▶ **Work task**
Go to the line that contains "left elbow: (575, 321)", then write out that line and all that follow to the end of the listing, exactly and without pictures.

▬▬▬▬▬▬

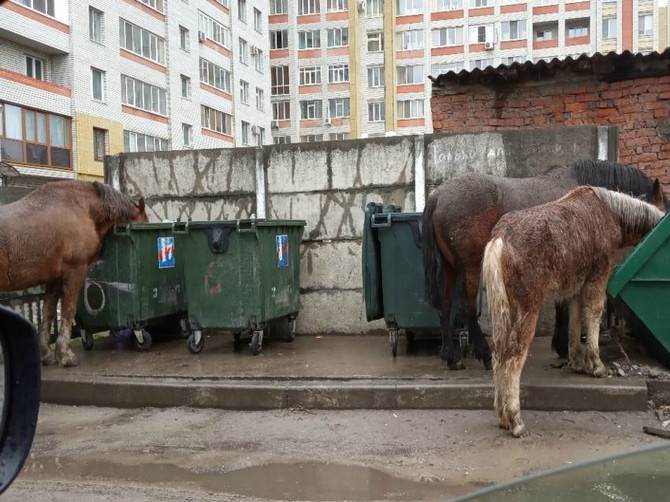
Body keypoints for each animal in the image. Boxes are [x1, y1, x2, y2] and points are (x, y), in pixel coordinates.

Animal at [0, 179, 147, 364]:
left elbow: (48, 312)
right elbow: (68, 310)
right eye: (145, 222)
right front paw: (65, 354)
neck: (81, 208)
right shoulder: (75, 270)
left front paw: (46, 353)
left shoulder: (54, 278)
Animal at [422, 159, 668, 370]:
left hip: (450, 268)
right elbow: (564, 306)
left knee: (445, 306)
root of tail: (438, 195)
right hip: (471, 267)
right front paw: (563, 348)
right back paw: (484, 354)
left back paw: (452, 356)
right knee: (466, 308)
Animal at [484, 186, 668, 438]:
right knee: (513, 355)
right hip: (528, 306)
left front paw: (577, 362)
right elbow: (594, 313)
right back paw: (516, 421)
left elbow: (575, 321)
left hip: (504, 307)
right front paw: (597, 365)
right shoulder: (599, 274)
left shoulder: (576, 285)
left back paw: (501, 417)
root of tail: (499, 240)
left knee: (497, 352)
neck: (612, 214)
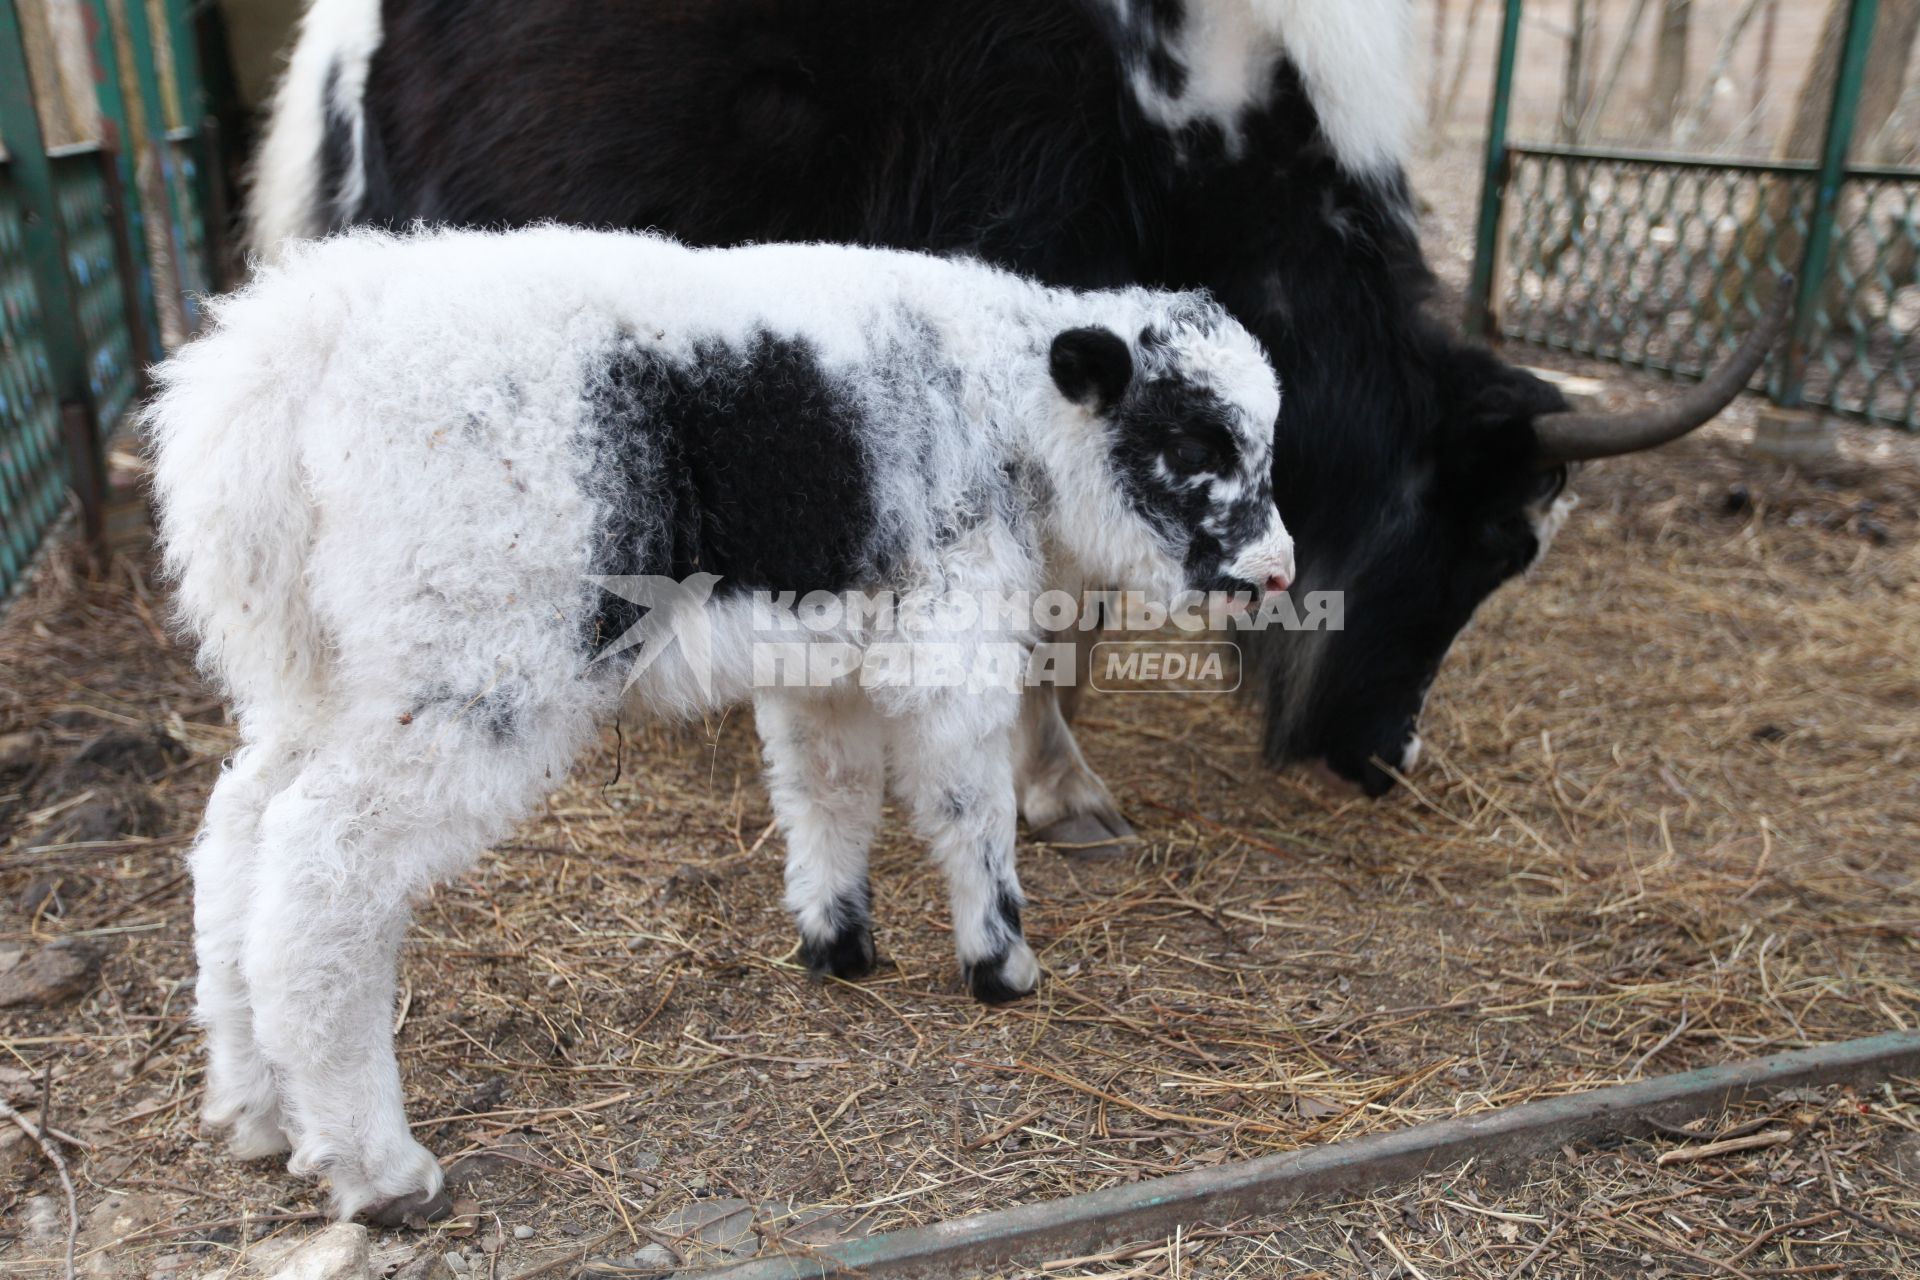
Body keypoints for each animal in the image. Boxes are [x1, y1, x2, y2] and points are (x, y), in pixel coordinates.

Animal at [145, 227, 1290, 1220]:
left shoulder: (825, 652)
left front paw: (839, 941)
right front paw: (999, 964)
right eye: (1192, 441)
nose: (1278, 572)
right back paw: (380, 1168)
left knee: (238, 835)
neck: (1005, 409)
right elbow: (967, 801)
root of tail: (300, 351)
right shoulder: (949, 635)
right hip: (472, 662)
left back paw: (255, 1106)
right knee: (322, 870)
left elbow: (826, 788)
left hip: (324, 667)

▬▬▬▬▬▬

▶ **Result of this exercise**
left elbow: (575, 321)
left hip: (504, 307)
right front paw: (597, 365)
right shoulder: (599, 274)
left shoulder: (576, 285)
left back paw: (501, 417)
root of tail: (499, 240)
left knee: (497, 352)
neck: (612, 214)
Body keypoints for each animal in the image. Boxes are [x1, y1, x2, y2] and points are (x, y), in pixel coordinates.

Animal at [145, 227, 1290, 1220]:
left shoulder: (825, 652)
left front paw: (839, 941)
right front paw: (999, 964)
right eye: (1192, 441)
nose: (1278, 572)
right back paw: (380, 1168)
left knee: (238, 835)
neck: (1005, 409)
right elbow: (967, 801)
root of tail: (300, 351)
right shoulder: (949, 635)
right hip: (472, 662)
left back paw: (255, 1106)
right knee: (322, 870)
left elbow: (826, 788)
left hip: (324, 667)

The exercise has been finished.